** WHAT TO WORK ON **
Convert the data below into a Markdown table with two columns, Row and Entry, giving each line a row number and leaving out blank lines. Omit the pictures from your table.

___ RECORDS PROVIDED

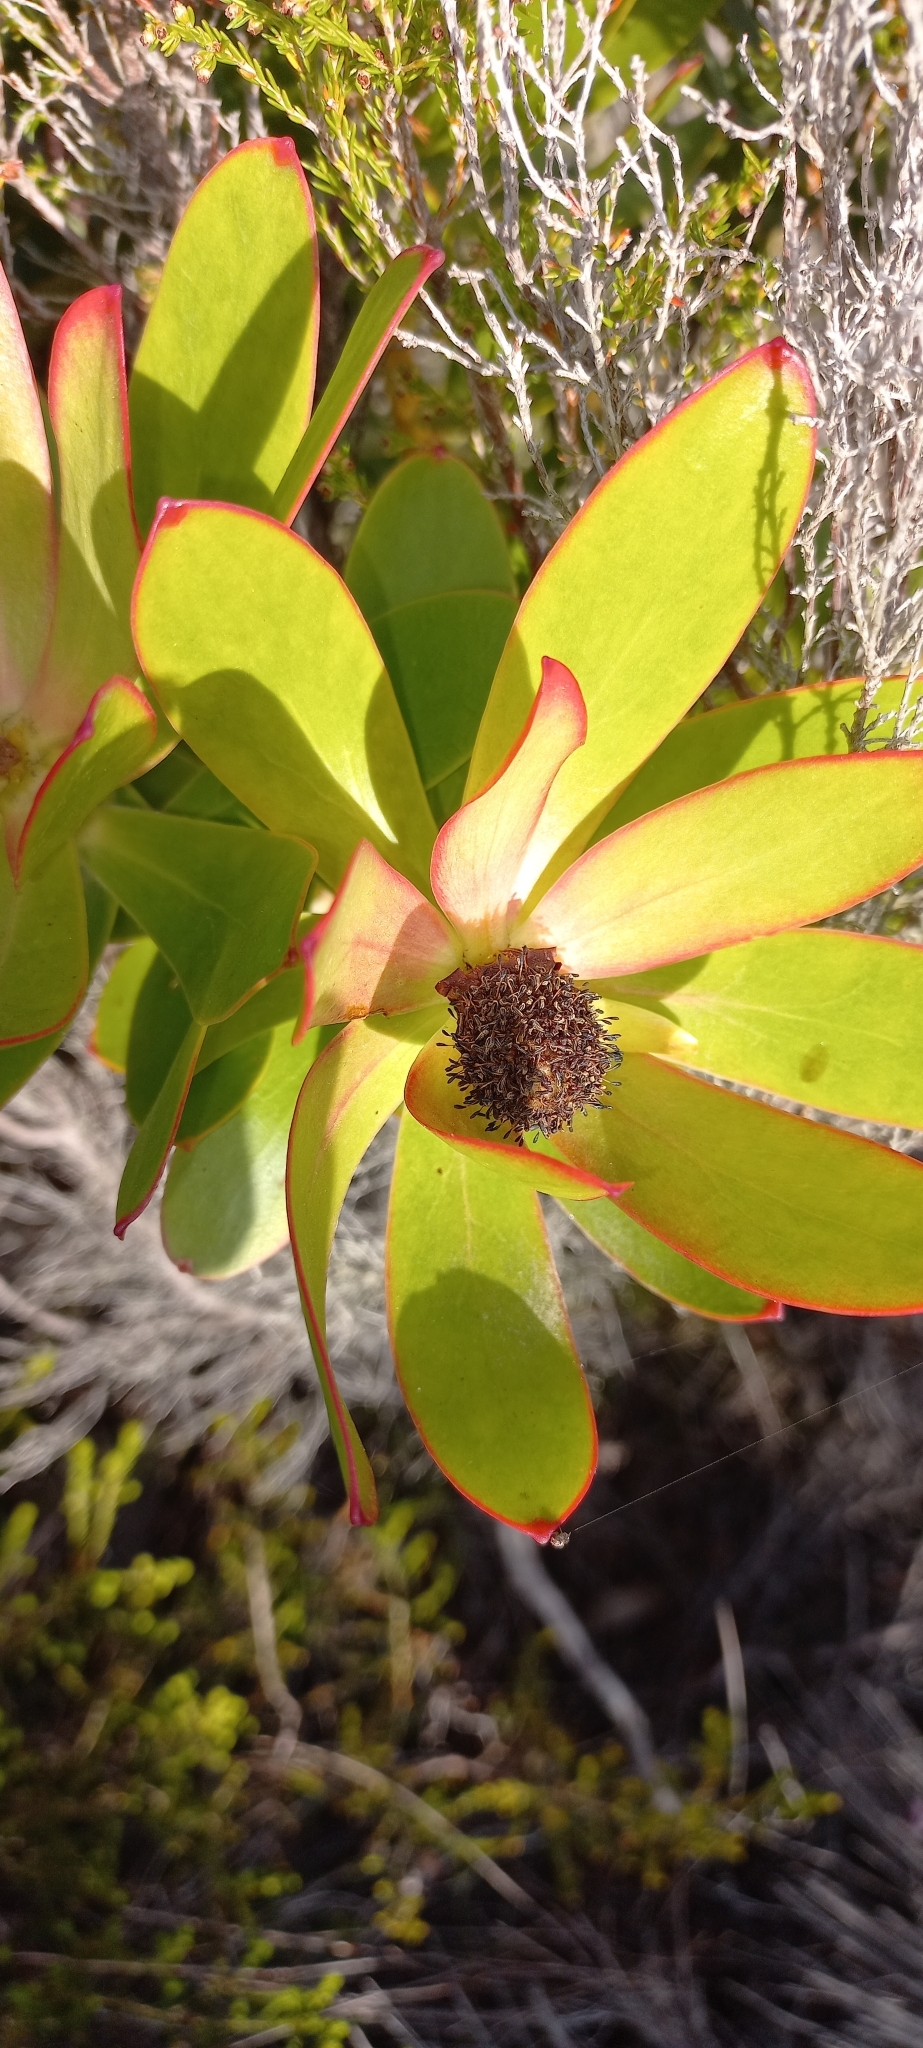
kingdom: Plantae
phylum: Tracheophyta
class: Magnoliopsida
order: Proteales
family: Proteaceae
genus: Leucadendron
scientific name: Leucadendron gandogeri
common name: Broad-leaf conebush
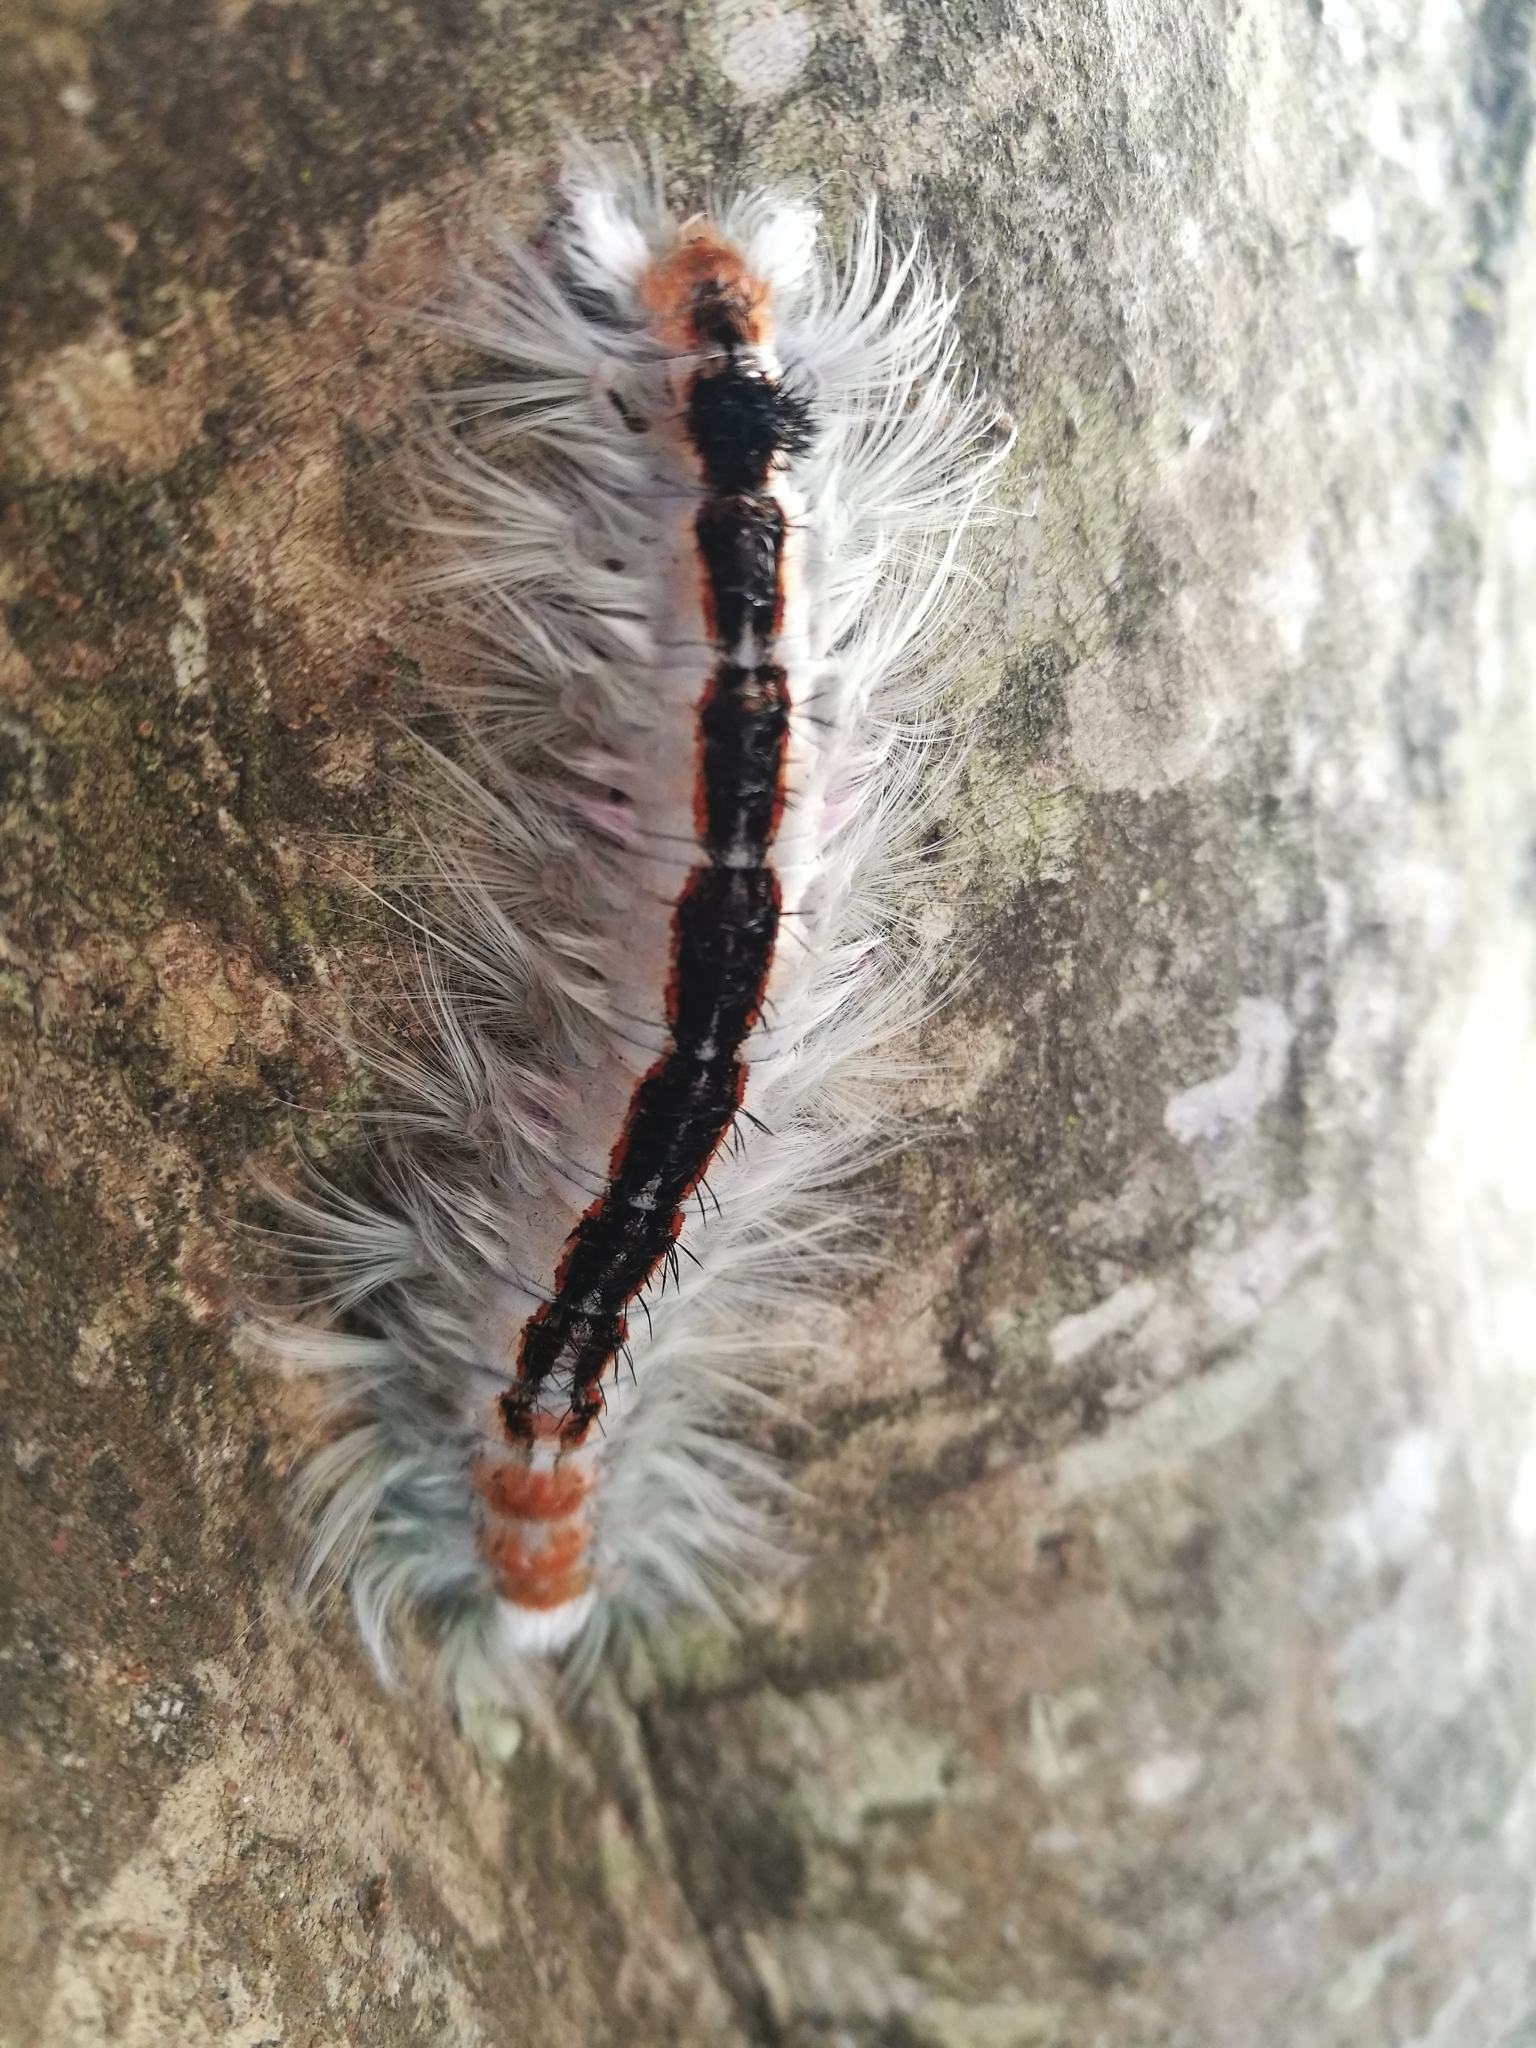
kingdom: Animalia
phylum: Arthropoda
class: Insecta
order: Lepidoptera
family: Lasiocampidae
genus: Eutricha
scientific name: Eutricha capensis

______

** TASK RESPONSE **
| Row | Entry |
|---|---|
| 1 | kingdom: Plantae |
| 2 | phylum: Tracheophyta |
| 3 | class: Magnoliopsida |
| 4 | order: Proteales |
| 5 | family: Proteaceae |
| 6 | genus: Leucadendron |
| 7 | scientific name: Leucadendron gandogeri |
| 8 | common name: Broad-leaf conebush |
| 9 | kingdom: Animalia |
| 10 | phylum: Arthropoda |
| 11 | class: Insecta |
| 12 | order: Lepidoptera |
| 13 | family: Lasiocampidae |
| 14 | genus: Eutricha |
| 15 | scientific name: Eutricha capensis |